For an algebra automorphism $\omega$, what is $A_\omega \otimes_A A$?

Question

Let $A$ be a finite dim. algebra over a field $k$. Obviously, $A\otimes_A A \cong A$. Let $\omega: A \rightarrow A$ be an algebra automorphism. Let $M$ be a right $A$-module.

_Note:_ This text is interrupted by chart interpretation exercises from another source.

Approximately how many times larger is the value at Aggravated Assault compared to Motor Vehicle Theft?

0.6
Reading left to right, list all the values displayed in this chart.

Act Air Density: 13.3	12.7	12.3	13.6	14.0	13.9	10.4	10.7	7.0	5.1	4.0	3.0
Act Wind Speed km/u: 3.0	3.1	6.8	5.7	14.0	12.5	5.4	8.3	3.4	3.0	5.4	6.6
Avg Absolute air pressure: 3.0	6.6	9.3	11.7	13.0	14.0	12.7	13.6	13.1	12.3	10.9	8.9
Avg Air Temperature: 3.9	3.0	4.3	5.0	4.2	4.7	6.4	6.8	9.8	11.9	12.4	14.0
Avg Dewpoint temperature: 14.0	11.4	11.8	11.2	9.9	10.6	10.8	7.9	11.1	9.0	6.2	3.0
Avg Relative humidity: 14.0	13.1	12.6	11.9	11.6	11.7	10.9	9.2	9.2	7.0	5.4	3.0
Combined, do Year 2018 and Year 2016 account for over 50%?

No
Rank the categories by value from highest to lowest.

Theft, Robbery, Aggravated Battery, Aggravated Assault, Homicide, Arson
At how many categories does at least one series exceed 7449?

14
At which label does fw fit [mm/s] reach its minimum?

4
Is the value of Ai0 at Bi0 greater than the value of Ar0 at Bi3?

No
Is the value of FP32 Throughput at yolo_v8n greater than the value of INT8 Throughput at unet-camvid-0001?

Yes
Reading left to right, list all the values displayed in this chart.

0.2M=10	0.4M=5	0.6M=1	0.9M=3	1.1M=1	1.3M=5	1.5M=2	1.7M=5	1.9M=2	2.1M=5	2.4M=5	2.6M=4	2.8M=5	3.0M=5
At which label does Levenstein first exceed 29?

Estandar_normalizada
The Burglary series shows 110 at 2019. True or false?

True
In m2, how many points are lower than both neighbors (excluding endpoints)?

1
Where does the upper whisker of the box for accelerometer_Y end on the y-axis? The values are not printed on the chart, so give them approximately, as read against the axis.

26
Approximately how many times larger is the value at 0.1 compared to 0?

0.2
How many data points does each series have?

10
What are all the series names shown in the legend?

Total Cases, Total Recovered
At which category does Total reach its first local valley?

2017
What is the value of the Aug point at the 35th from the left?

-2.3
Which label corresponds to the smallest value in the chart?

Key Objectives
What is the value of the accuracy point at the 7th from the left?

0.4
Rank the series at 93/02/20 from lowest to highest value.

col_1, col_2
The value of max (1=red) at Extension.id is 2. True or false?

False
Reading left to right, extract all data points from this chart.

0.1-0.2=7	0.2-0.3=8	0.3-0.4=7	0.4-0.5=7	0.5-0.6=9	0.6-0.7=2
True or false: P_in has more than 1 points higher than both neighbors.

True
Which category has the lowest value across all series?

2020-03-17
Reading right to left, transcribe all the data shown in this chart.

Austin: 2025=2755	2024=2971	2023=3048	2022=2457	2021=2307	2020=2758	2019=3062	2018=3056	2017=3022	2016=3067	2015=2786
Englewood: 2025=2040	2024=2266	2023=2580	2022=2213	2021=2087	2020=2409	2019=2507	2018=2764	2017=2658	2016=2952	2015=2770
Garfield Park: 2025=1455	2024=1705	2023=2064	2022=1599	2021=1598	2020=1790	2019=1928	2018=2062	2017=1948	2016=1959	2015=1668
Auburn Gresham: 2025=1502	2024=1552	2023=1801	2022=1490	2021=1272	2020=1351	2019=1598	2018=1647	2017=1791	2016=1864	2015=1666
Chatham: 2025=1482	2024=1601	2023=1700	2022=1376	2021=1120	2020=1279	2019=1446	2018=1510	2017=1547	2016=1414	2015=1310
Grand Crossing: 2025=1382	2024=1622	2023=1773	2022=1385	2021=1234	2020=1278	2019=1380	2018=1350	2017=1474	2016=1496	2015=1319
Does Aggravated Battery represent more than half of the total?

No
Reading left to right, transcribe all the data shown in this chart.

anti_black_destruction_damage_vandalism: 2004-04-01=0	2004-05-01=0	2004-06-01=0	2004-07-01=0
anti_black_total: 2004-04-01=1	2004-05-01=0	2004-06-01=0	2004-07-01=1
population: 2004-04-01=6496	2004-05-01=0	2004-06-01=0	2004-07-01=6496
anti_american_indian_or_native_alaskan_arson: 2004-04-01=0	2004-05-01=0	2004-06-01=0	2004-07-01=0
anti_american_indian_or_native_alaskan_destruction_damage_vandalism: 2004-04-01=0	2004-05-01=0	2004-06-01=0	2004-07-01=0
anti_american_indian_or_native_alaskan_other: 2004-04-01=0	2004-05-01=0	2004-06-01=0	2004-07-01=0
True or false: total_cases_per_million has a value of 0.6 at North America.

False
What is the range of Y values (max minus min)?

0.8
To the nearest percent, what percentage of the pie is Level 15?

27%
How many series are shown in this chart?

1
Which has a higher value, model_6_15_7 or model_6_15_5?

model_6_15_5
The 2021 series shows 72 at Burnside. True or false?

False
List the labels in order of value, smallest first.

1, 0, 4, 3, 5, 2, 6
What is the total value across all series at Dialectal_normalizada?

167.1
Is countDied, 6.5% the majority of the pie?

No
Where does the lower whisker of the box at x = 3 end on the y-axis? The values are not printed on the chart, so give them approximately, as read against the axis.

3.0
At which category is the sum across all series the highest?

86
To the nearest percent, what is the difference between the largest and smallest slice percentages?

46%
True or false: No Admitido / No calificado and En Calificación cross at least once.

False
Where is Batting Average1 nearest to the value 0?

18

Then $M_\omega$ is a right $A$-module such that $M= M_\omega$ as $k$-vector space and the right $A$-module structure is defined by $m \cdot a = m \omega(a)$. So what can we say about $A_\omega \otimes_A A$?

Answer 1

Popyaitte definitely has the right answer to the question you asked.

I feel like it's also worth noting that if $M$ is a right $A$-module, then $$M\otimes_A A_\omega \simeq M_\omega,$$ and if $N$ is a left $A$-module, then $$A_\omega \otimes_A N \simeq {}_{\omega^{-1}}N,$$ with ${}_{\omega^{-1}} N$ being the left module analog of $M_{\omega^{-1}}$.

The isomorphism for right modules is $m\otimes a \mapsto ma$. The fact that this is an isomorphism follows since $A_\omega \simeq A$ as left $A$-modules, and this is just the isomorphism $M\otimes_A A \simeq M$ as abelian groups. Right $A$-linearity is not hard to check.

For left modules, we note that $A_\omega \simeq {}_{\omega^{-1}}A$ as an $A$ bimodule. The map is $\omega^{-1}: A_{\omega}\to {}_{\omega^{-1}}A$ to check left $A$-linearity, note that $$\omega^{-1}(\alpha \cdot a) = \omega^{-1}(\alpha a) = \omega^{-1}(\alpha)\omega^{-1}(a)=\alpha\cdot \omega^{-1}(a).$$ For right linearity, we have $$\omega^{-1}(a\cdot \alpha) = \omega^{-1}(a\omega(\alpha)) = \omega^{-1}\alpha = \omega^{-1}\cdot \alpha .$$ Then the statement for left modules follows from the symmetric version of the statement for right modules, proved above.

Answer 2

For any $A$-module $M$, you have that $M\otimes_A A$ is isomorphic to $M$. So $A_\omega \otimes_A A$ is isomorphic to $A_\omega$.